I held him as we cried together, only looking up when I saw a man approaching us from the side. I looked up to see Clyde Allaway, a traveling fisherman who often stopped in the village in hopes of selling dried herring or other catches to locals. Isobel despised him and refused to purchase anything from him, but it never stopped him from trying.

“I dinna mean to intrude on ye. Would it be better if I came back another time?”

“No.” I let go of Cooper and stood, wiping my face with the back of my hand. “You’re fine. We’re just a little weepy today.”

He nodded uncomfortably. “Do ye know if they are in need of fish today?”

We hadn’t had a guest in over a week, and there were stacks of dried herring sitting in the cupboard. Still, I didn’t have the heart to turn him away. “Let me see if Isobel or Gregor are around.”

I turned to find Isobel standing in the doorway. “No, Clyde, we doona need fish from ye. Have we ever? Why would we start today?”

“Isobel!” I turned astonished eyes on her. Even though she had voiced her dislike of him to me several times, she was never actually hateful toward him.

“Doona ye ‘Isobel’ me, Jane. Can ye no see what he’s doing? He only stops in to see ye. He doesna care if we buy his fish or no.”

I looked over at Clyde who, despite the blush in his cheeks, recovered well and rose to Isobel’s attack in a way I did not expect.
 

“Aye, I know that ye willna buy my fish, but what is the harm in stopping to see sweet Jane? She’s a beauty, and I’ve held my tongue long enough. I doona care if she knows it.”

Isobel dropped the coverings she had gathered up in her arms for airing and stepped toward him much like she had Adwen that day in the sitting room.
 

“There is harm in it. She is no yers to look at nor gawk after. Now get gone from here before I get my broom handle and stick it up yer arse.”
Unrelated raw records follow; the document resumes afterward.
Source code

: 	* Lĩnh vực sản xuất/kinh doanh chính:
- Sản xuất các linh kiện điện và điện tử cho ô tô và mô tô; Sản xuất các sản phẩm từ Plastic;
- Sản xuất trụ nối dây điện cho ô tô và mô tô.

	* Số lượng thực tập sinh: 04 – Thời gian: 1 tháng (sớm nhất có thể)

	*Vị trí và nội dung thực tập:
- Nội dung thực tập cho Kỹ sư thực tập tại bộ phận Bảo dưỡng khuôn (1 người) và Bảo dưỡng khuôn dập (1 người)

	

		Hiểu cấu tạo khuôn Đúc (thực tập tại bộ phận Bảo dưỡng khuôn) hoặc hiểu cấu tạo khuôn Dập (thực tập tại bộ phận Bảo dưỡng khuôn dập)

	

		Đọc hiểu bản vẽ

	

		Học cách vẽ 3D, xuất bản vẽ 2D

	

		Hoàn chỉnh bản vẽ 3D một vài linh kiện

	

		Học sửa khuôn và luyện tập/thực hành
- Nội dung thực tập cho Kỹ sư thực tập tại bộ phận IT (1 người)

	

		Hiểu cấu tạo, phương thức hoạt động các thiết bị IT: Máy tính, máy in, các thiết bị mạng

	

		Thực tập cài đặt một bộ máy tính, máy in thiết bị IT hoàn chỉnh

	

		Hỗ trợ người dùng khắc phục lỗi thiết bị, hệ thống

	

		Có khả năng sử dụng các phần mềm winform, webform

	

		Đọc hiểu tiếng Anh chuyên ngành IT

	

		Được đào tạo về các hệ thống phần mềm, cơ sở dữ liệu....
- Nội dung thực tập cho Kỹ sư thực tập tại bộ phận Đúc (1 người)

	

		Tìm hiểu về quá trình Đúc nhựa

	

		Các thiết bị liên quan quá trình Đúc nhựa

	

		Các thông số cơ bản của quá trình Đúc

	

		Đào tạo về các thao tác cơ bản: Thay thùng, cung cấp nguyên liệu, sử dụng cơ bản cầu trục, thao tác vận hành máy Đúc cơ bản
Cooper’s tears seemed to vanish as he hunkered down into hysterical giggles.
 

Sensing the truth in Isobel’s warning, Clyde shot me a small smile and nod before turning to leave.
 

I waited until he was out of sight to speak.
 

“Isobel, what the hell has gotten into you?”

She crossed her arms and looked at me like she’d done nothing wrong. “I doona know what ye mean. Do ye wish to spend time with a man like Clyde? I canna see it myself.”

“No. Of course I don’t, but I’m more than capable of deciding and telling him that myself. I don’t need you to do it for me. And what did you mean by I wasn’t his to gawk at? Whose am I? Certainly not yours.”

I could see her grind her teeth together before she spoke. She said nothing as she returned to gather up the bedding she dropped, gesturing for Cooper to come and help her.
 

“Ye are Adwen’s and always will be, I doona care what ye say. Now.” She pointed toward the inside of the inn with one finger. “Gregor is no here at the moment and, as ye can see, I have me hands full. There’s a man standing in the dining room. Go see to him and ask him if he’ll be staying the night.”